Игра слов в названии выставки подразумевает разные понятийные цепочки.
Вещность — вечность — весть; возможны и иные варианты. «Вещь», взятая крупно, сама вытягивает из себя культурный шлейф, она не хочет быть просто вещью, а хочет — то ли идеей вещи, ее платоновским эйдосом, то ли вещью, представительствующей за весь порядок вещей и взывающей к воспоминанию о нем. И ее притязания оправданы.
Часто (не всегда, но часто) это пастели. Техника, которая генетически адресует к миниатюре — летучая пыльца, едва способная удержать память, — а здесь метровые квадраты, и летучесть запечатана толстым стеклом. Там, под стеклом, как в музейной витрине, в дистиллированном и переливчатом сумраке живут ничьи уже вещи — висят на вешалках с инвентарными бирками (то есть введение текста с простой, вероятно, целью разнообразить фактуры порой прочитывается как значимый жест пояснения, экспликации). Они отбрасывают тени, которые тоже важны: тень есть некая отсылка к материальной
«телесности» самого предмета — будучи выключен из бытовых контекстов, он остается
в памяти как целое. Когда же такой контекст вроде бы подразумевается — например, шкаф стоит в комнате — то пространство этой комнаты перестает быть рассчитанным на естественные движения: оно превращается в гадательную, несколько сновидческую среду, — шкаф не то чтобы стоит, он стоял когда-то, а теперь вспоминается как смутный образ.

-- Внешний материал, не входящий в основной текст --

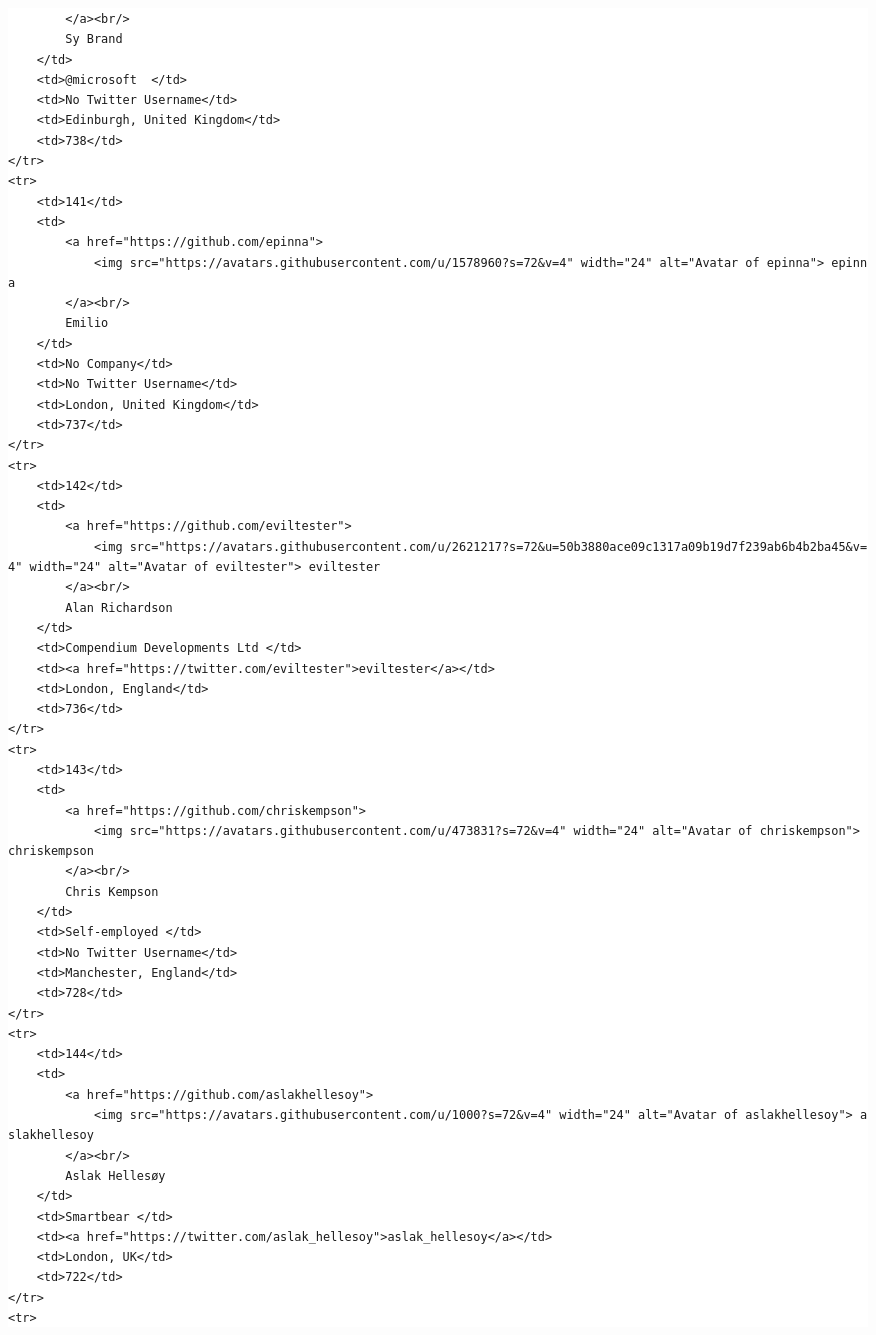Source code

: 			</a><br/>
			Sy Brand
		</td>
		<td>@microsoft  </td>
		<td>No Twitter Username</td>
		<td>Edinburgh, United Kingdom</td>
		<td>738</td>
	</tr>
	<tr>
		<td>141</td>
		<td>
			<a href="https://github.com/epinna">
				<img src="https://avatars.githubusercontent.com/u/1578960?s=72&v=4" width="24" alt="Avatar of epinna"> epinna
			</a><br/>
			Emilio
		</td>
		<td>No Company</td>
		<td>No Twitter Username</td>
		<td>London, United Kingdom</td>
		<td>737</td>
	</tr>
	<tr>
		<td>142</td>
		<td>
			<a href="https://github.com/eviltester">
				<img src="https://avatars.githubusercontent.com/u/2621217?s=72&u=50b3880ace09c1317a09b19d7f239ab6b4b2ba45&v=4" width="24" alt="Avatar of eviltester"> eviltester
			</a><br/>
			Alan Richardson
		</td>
		<td>Compendium Developments Ltd </td>
		<td><a href="https://twitter.com/eviltester">eviltester</a></td>
		<td>London, England</td>
		<td>736</td>
	</tr>
	<tr>
		<td>143</td>
		<td>
			<a href="https://github.com/chriskempson">
				<img src="https://avatars.githubusercontent.com/u/473831?s=72&v=4" width="24" alt="Avatar of chriskempson"> chriskempson
			</a><br/>
			Chris Kempson
		</td>
		<td>Self-employed </td>
		<td>No Twitter Username</td>
		<td>Manchester, England</td>
		<td>728</td>
	</tr>
	<tr>
		<td>144</td>
		<td>
			<a href="https://github.com/aslakhellesoy">
				<img src="https://avatars.githubusercontent.com/u/1000?s=72&v=4" width="24" alt="Avatar of aslakhellesoy"> aslakhellesoy
			</a><br/>
			Aslak Hellesøy
		</td>
		<td>Smartbear </td>
		<td><a href="https://twitter.com/aslak_hellesoy">aslak_hellesoy</a></td>
		<td>London, UK</td>
		<td>722</td>
	</tr>
	<tr>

Обратная сторона этой работы с памятью (или с тенями памяти) – в коллажах,
вышивках и «малой графике».
Внятный ассоциативный ряд — история искусства, чьи экспонаты в каком-то смысле давно пребывают не вполне в статусе вещей: они «по закону» принадлежит вечности
и, собственно, являются ею. Но их фрагменты или даже просто имена авторов могут сделаться личными «секретиками» (эта детская игра тут тоже вспоминается) — посредством их перевода в иной регистр и на иной язык. В визуальных воспоминаниях о картинах Пьеро делла Франческа, Рогира ван дер Вейдена или Джованни Беллини исходная живопись словно бы растворяется — то в откровенном «истаивании» и развеществлении былой фигуративности, то в пустотах изобразительной ткани, прочитываемых как утраты связной памяти или ее сознательное «запечатывание», то в палимпсестном напластовании фактур, где почти нечитаемые знаки письма вторгаются в изображение. Здесь присутствует сложно рефлексируемое переживание времени — и времени в разрыве «вечное -сиюминутное» (когда, например, разноязыкие газетные тексты включены в «оммаж»),
и времени, напротив, стремящегося стать единым в самой длительности вышивания евангельских текстов.
В общем, история про вещи оказывается историей про всё сразу. Про память, которая вызывает вещи к жизни, — а еще про зрение: конкретно про художническое зрение, память аккумулирующее.